22-Year-Old AI Founder Raises $2M
A 22-year-old entrepreneur who founded an AI startup while in high school has raised over $2 million, choosing to skip college entirely to focus on building the company. The profile demonstrates the growing opportunities for young innovators in AI and shifting attitudes toward traditional education paths in tech entrepreneurship.
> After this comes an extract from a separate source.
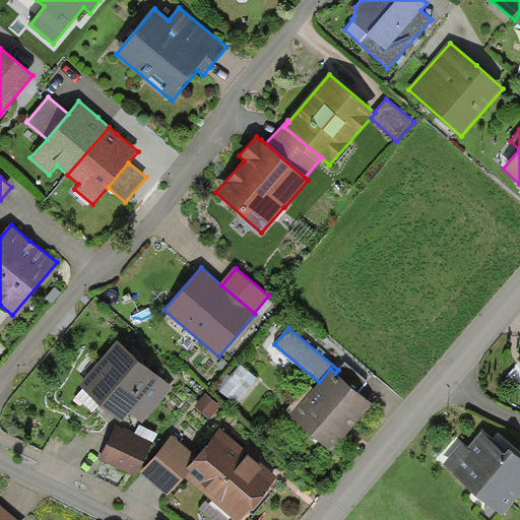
[(118,339),(80,385),(84,388),(101,402),(122,421),(131,413),(143,423),(174,387),(118,339)]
The founder is 22-year-old Alisa Wu, and her startup, Lucent, secured $2 million AUD ($1.3 million USD) in a pre-seed round that was fully subscribed in just 36 hours. The round attracted U.S.-based investors including Long Journey Ventures, Horizon, and Weekend Fund, the firm started by Product Hunt founder Ryan Hoover. Lucent aims to solve a critical problem for companies like OpenAI and Anthropic: the scarcity of high-quality training data for AI agents that operate web browsers. The company plans to provide unique behavioral datasets based on real web interactions, which will help AI labs build more capable and differentiated browser-based agents. This is Wu's second startup; her previous AI venture, Stella AI, was acquired in 2024. Before that, she was a founding engineer at MagicBrief, an AI-powered advertising platform that was acquired by Canva for over $20 million. Investors are betting heavily on Wu herself, with one stating, "We invested in Lucent because of Alisa. She has a unique mix of founder experience, deep technical ability, and sharp insight into where AI is headed". The Melbourne-born founder plans to relocate the company to San Francisco to be closer to major AI labs and expand her team. The trend of young founders forgoing traditional education is accelerating in the AI sector. The founders of Mercor, an AI recruitment platform valued at over $10 billion, are also 22 and backed by the Thiel Fellowship, a program that grants young entrepreneurs $100,000 to drop out of college and build their companies. This intense investor focus has led to a surge in funding for AI startups, which captured nearly 50% of all global venture funding in 2025, a significant increase from the previous year. This capital concentration creates a "winner-take-all" dynamic, with a large portion of funds going to a small number of high-potential companies. The narrative of the young, college-dropout founder is becoming a powerful signal to venture capitalists in the AI space. Some young entrepreneurs now strategically highlight their decision to leave prestigious universities in their investor pitches to signify deep conviction and urgency. This phenomenon is driven by a widespread belief among young tech talent that the current moment represents a pivotal inflection point for artificial intelligence. As one Stanford student who dropped out to join an AI startup put it, "At Stanford, almost everyone I knew was dropping out to start a business."